(Available data)

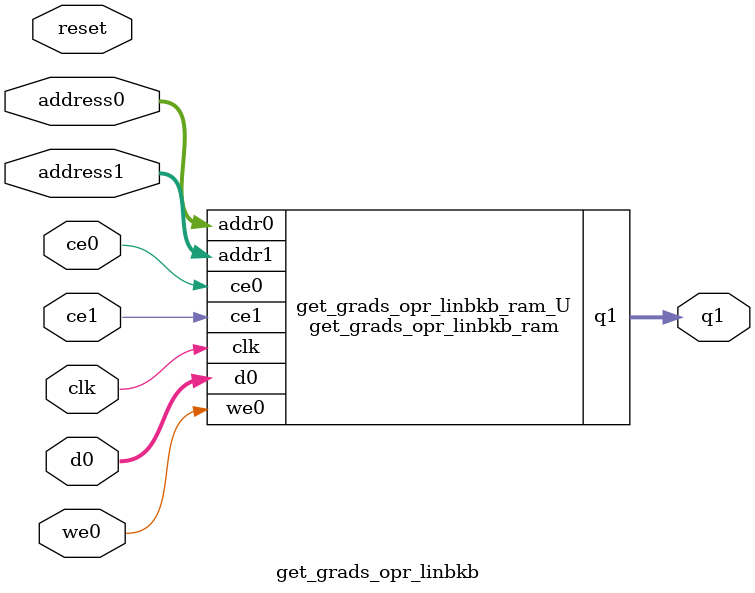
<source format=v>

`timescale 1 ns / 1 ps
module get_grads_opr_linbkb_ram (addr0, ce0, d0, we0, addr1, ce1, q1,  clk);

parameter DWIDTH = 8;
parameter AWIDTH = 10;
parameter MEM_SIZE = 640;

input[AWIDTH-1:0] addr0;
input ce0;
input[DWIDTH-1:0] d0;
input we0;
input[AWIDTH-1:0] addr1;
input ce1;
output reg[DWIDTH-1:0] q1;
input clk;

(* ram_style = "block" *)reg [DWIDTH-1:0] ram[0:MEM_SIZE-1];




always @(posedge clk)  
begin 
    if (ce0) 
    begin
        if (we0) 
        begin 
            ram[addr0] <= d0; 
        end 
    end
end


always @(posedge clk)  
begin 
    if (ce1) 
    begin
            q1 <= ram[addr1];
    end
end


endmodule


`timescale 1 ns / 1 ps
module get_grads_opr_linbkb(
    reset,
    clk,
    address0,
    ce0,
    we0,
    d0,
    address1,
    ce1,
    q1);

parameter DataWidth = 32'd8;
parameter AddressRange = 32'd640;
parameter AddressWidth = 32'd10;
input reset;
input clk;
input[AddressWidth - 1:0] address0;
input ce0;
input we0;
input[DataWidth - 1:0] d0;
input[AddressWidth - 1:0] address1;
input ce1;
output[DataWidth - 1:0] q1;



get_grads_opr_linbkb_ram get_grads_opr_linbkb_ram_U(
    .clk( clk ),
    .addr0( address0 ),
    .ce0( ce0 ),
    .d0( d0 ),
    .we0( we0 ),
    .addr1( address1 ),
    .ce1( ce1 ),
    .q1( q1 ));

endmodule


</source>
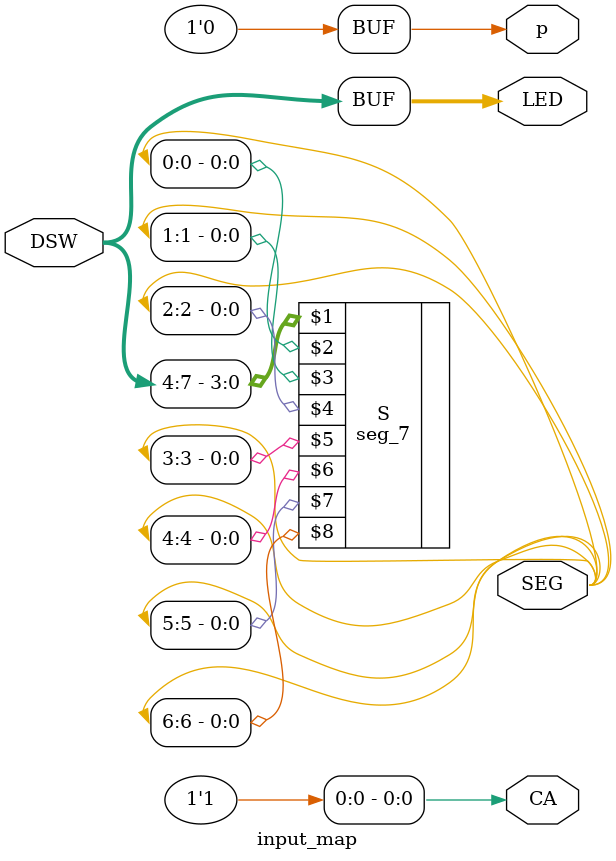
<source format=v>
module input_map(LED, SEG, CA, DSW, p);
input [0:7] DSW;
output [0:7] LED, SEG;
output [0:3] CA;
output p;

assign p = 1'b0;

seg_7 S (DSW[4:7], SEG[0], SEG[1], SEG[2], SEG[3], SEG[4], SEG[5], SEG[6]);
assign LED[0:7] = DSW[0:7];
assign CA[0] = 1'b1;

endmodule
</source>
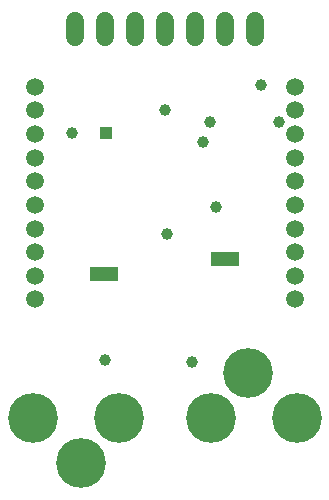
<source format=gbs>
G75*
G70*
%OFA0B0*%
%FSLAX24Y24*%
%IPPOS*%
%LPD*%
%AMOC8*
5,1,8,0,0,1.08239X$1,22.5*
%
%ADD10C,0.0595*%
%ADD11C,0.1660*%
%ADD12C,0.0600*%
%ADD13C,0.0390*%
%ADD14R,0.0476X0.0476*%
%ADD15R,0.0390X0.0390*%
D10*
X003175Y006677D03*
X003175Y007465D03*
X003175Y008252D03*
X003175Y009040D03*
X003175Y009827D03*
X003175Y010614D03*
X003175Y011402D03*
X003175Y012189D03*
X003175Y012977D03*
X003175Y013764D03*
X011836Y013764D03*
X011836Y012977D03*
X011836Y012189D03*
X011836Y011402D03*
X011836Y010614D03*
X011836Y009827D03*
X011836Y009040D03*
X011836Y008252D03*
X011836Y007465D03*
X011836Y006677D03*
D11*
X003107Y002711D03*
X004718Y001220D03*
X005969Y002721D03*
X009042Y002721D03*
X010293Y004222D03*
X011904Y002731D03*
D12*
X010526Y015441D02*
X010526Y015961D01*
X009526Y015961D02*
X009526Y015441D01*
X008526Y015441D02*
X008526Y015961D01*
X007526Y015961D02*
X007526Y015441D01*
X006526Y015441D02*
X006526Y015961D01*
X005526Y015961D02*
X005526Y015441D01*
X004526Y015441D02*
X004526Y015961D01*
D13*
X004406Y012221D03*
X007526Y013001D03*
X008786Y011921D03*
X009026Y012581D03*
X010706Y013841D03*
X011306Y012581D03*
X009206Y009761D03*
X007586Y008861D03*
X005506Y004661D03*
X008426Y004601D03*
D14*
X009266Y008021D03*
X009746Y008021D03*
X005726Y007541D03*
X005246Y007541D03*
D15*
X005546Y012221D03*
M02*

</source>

(End Available data)

• _Task details_
The answer is the lines above between the line holding "X003175Y009040D03*" and the line holding "X009206Y009761D03*", inclusive, each written out exactly, and no others.

• _Response_
X003175Y009040D03*
X003175Y009827D03*
X003175Y010614D03*
X003175Y011402D03*
X003175Y012189D03*
X003175Y012977D03*
X003175Y013764D03*
X011836Y013764D03*
X011836Y012977D03*
X011836Y012189D03*
X011836Y011402D03*
X011836Y010614D03*
X011836Y009827D03*
X011836Y009040D03*
X011836Y008252D03*
X011836Y007465D03*
X011836Y006677D03*
D11*
X003107Y002711D03*
X004718Y001220D03*
X005969Y002721D03*
X009042Y002721D03*
X010293Y004222D03*
X011904Y002731D03*
D12*
X010526Y015441D02*
X010526Y015961D01*
X009526Y015961D02*
X009526Y015441D01*
X008526Y015441D02*
X008526Y015961D01*
X007526Y015961D02*
X007526Y015441D01*
X006526Y015441D02*
X006526Y015961D01*
X005526Y015961D02*
X005526Y015441D01*
X004526Y015441D02*
X004526Y015961D01*
D13*
X004406Y012221D03*
X007526Y013001D03*
X008786Y011921D03*
X009026Y012581D03*
X010706Y013841D03*
X011306Y012581D03*
X009206Y009761D03*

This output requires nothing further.